-- TASKS AND EXERCISES --
(a) In the burial discussion, what is the mushroom that Jae Rhim Lee has been breeding meant to consume?
(b) Condense the paragraph of the burial discussion that begins "My grandmother passed away this year" into a short bulleted list of its main facts.
(c) Output the passage of the burial discussion between "My family has" and "heard stories of.", inclusive.

-- EXCERPT --
■ ■ ■ ■ ■ ■ ■

Jae Rhim Lee goes a bit beyond the usual green, coffin-less burial. She points out that our bodies are still polluted and as we decompose, those toxins seep into the ground. So she's been breeding a fancy mushroom that consumes some of those toxins, to be buried with the body.

How's that for green? It's even better than just keeling over in the woods.

I just showed that video to my wife and she said "stop watching that strange stuff".

Sounds to me like someone just talked her way out of some of your delicious toxic corpse-mushrooms.

LobsterMobster wrote:
Paleocon wrote:
LobsterMobster wrote:
I saw this over on TED and found it quite interesting.

Jae Rhim Lee goes a bit beyond the usual green, coffin-less burial. She points out that our bodies are still polluted and as we decompose, those toxins seep into the ground. So she's been breeding a fancy mushroom that consumes some of those toxins, to be buried with the body.

How's that for green? It's even better than just keeling over in the woods.

I just showed that video to my wife and she said "stop watching that strange stuff".

Sounds to me like someone just talked her way out of some of your delicious toxic corpse-mushrooms.

Seriously. No Paleochanterelle pasta for her. Jeez.

There's a pretty good episode from Stuff You Should Know on the pros and cons of cremation:

http://castroller.com/podcasts/Stuff...

My grandmother passed away this year. It was the first time I had been so close to funeral preparations, so I learned a few things as I helped my parents, aunts and uncles with whatever had to be done. I'm just a grandson though, and so I was only involved to a degree.

I had never seen/heard of the big cement shells that are used to seal the coffins underground before. I understand why it is done, but I wondered if this was a recent development in city codes / ordinances around burial.

There was a little bit of burial plot drama. I found out that some relatives from Florida had shipped up the ashes of a relative secretly and had them placed in my grandmothers plot. The deed had been purchased long ago and my grandmothers name was marked specifically, where she could be with my grandfather. Turns out the mystery ashes were her mother-in-law, who was never very nice to her in life, so it didnt seem right that they would rest next to each other like that. Luckily, there was an opening in a more appropriate family spot, on my granfathers side, just a space or two over, so... she was moved.

I hadn't really visited this graveyard since I was a schoolkid. Although it's small, it is one of those cemetaries that has markers going back to the early 1700s, eroded and faint from weather and erosion.

My family has a long history in town, going back six or more generations. It was a horribly rainy day when we went to say goodbye to my grandmother, but it was also kinda comforting to walk along a row of markers and see relatives resting together, some of them I had known as a child, some I've only heard stories of.

I'm not sure what I will do about myself. I know I don't want a big anything and I wouldnt want to cost my children anything. I'd always leaned towards being cremated. I'm pretty humble in life and it probably suits me that I would be humble in death.

----

This isnt really the thread for that kind for this kind of thing... but it has me remembering/thinking a bit. My grandmother was very sweet to me. She had a horrible agonizing end. An infection went septic and there was nothing that could be done as it ravaged her inside. A day before she passed, she was in and out... mostly out of consciousness. My aunt was sitting in her room with her. She awoke or mumbled asking my aunt if she'd seen the man with the mustache, cane and hat who had visited earlier. Nobody like that had physically been to the room, as my aunt had been there all morning. Later, my aunt asked my mom about who my grandmother might be describing. My mom knew right away, that my grandmother was describing her own father. That was kinda his trademark look.

She was in such tremendous agony, with rare moments of comfort, that I found it somehow very touching. Something had happened for my grandmother, was it psychological, was it spiritual.. I don't know and it doesnt matter. It really seemed she had been visited by her father there as the end was drawing close. For her, I'm glad he did.

■ ■ ■ ■ ■ ■ ■

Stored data
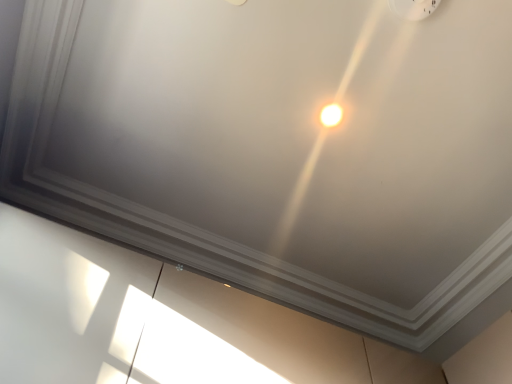
This screenshot has width=512, height=384. What do you see at coordinates (331, 115) in the screenshot?
I see `white glossy light bulb at upper center` at bounding box center [331, 115].

Locate an element on the screen. white glossy light bulb at upper center is located at coordinates 331,115.

This screenshot has height=384, width=512. In order to click on white glossy light bulb at upper center in this screenshot , I will do `click(331, 115)`.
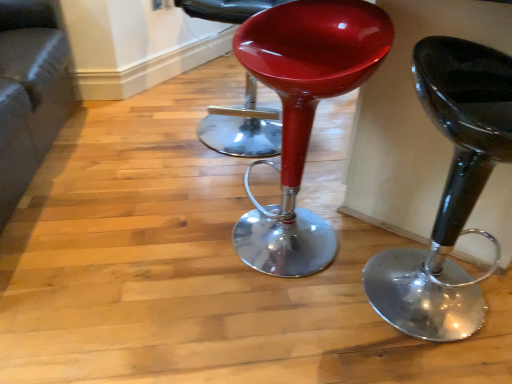
The height and width of the screenshot is (384, 512). I want to click on free space between glossy plastic stool at center, the 1th stool in the right-to-left sequence, and glossy plastic stool at center, which is counted as the 1th stool, starting from the left, so click(340, 261).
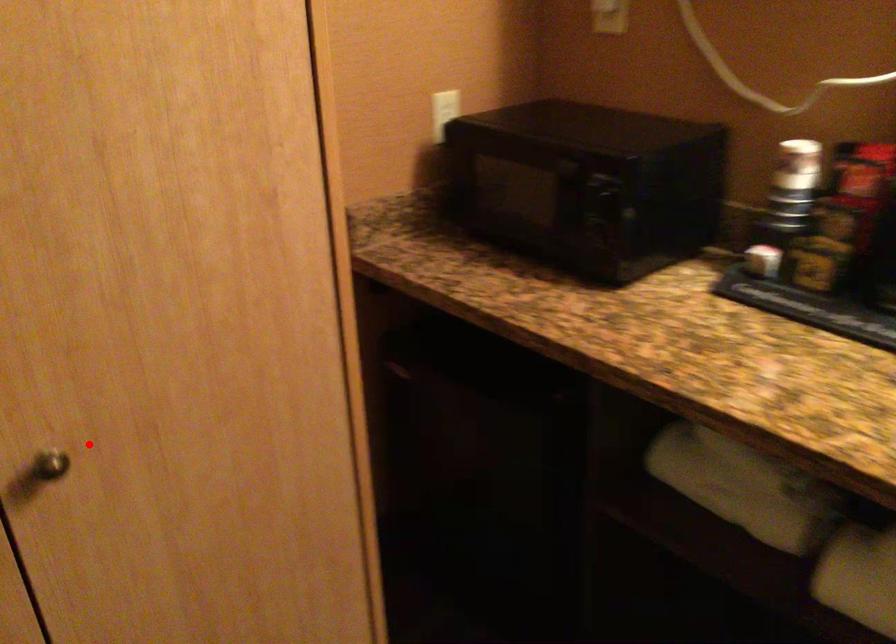
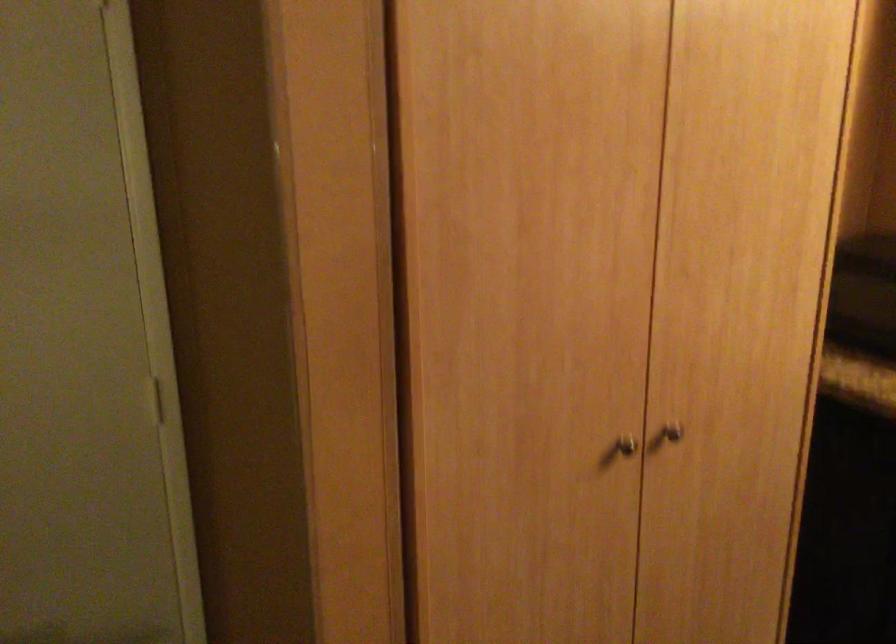
Locate, in the second image, the point that corresponds to the highlighted location in the first image.

(673, 431)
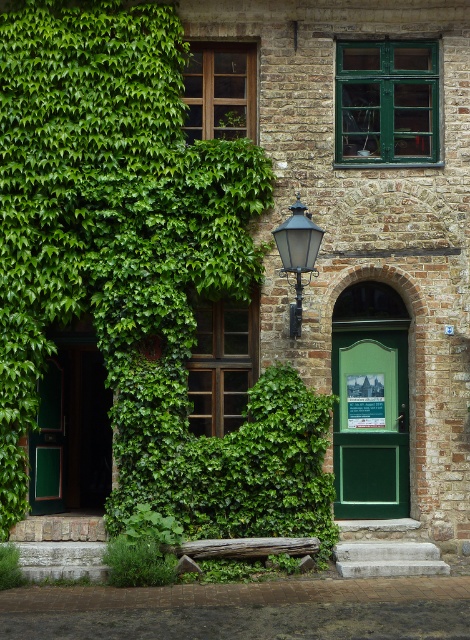
You are standing in front of a rustic building with ivy covering parts of it. You see a point at coordinates (47,444). What object does this point correspond to?

The point at coordinates (47,444) corresponds to the green matte door at left.

You are a painter hired to paint the green matte door at left and the green leafy plant at lower left. Which object requires more paint due to its size?

The green matte door at left requires more paint because it is larger in size than the green leafy plant at lower left.

You are standing in front of the rustic building and want to enter through the green matte door at left. To avoid getting wet from the rain, you notice the matte black lamp post at center provides shelter. Can you stand under the lamp post and still reach the door?

The green matte door at left is positioned under the matte black lamp post at center, so yes, you can stand under the lamp post and still reach the door because the door is located beneath its shelter.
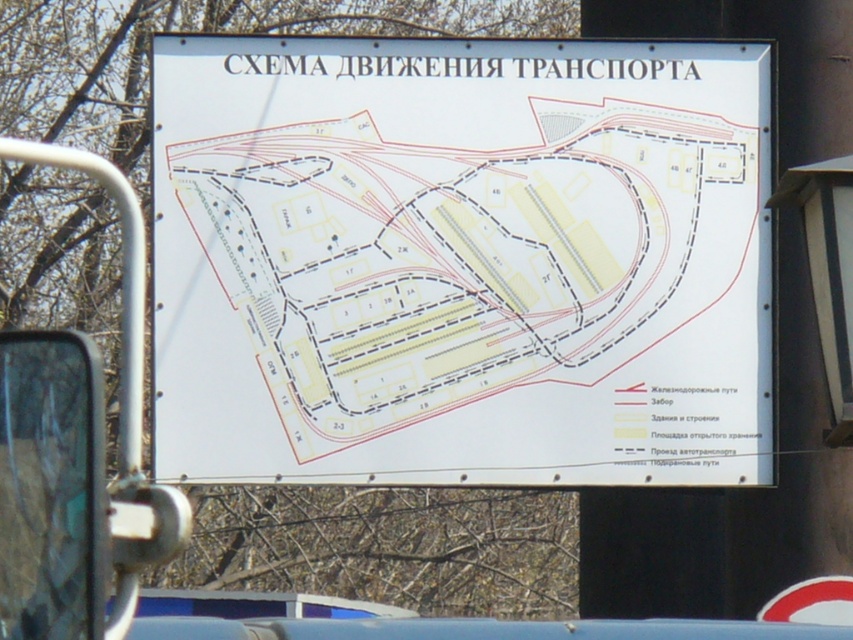
Question: Which of the following is the closest to the observer?

Choices:
 (A) (752, 616)
 (B) (184, 452)

Answer: (A)

Question: Does white paper sign at center have a greater width compared to white plastic sign at upper center?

■ ■ ■ ■ ■ ■ ■

-- TASK-BY-TASK SOLUTIONS --
(a) Some of the toxins in the body.

(b)
- The writer's grandmother died this year.
- It was the writer's first time being so close to funeral preparations.
- The writer learned a few things while helping parents, aunts and uncles with what had to be done.
- As a grandson, the writer was involved only to a degree.

(c)
My family has a long history in town, going back six or more generations. It was a horribly rainy day when we went to say goodbye to my grandmother, but it was also kinda comforting to walk along a row of markers and see relatives resting together, some of them I had known as a child, some I've only heard stories of.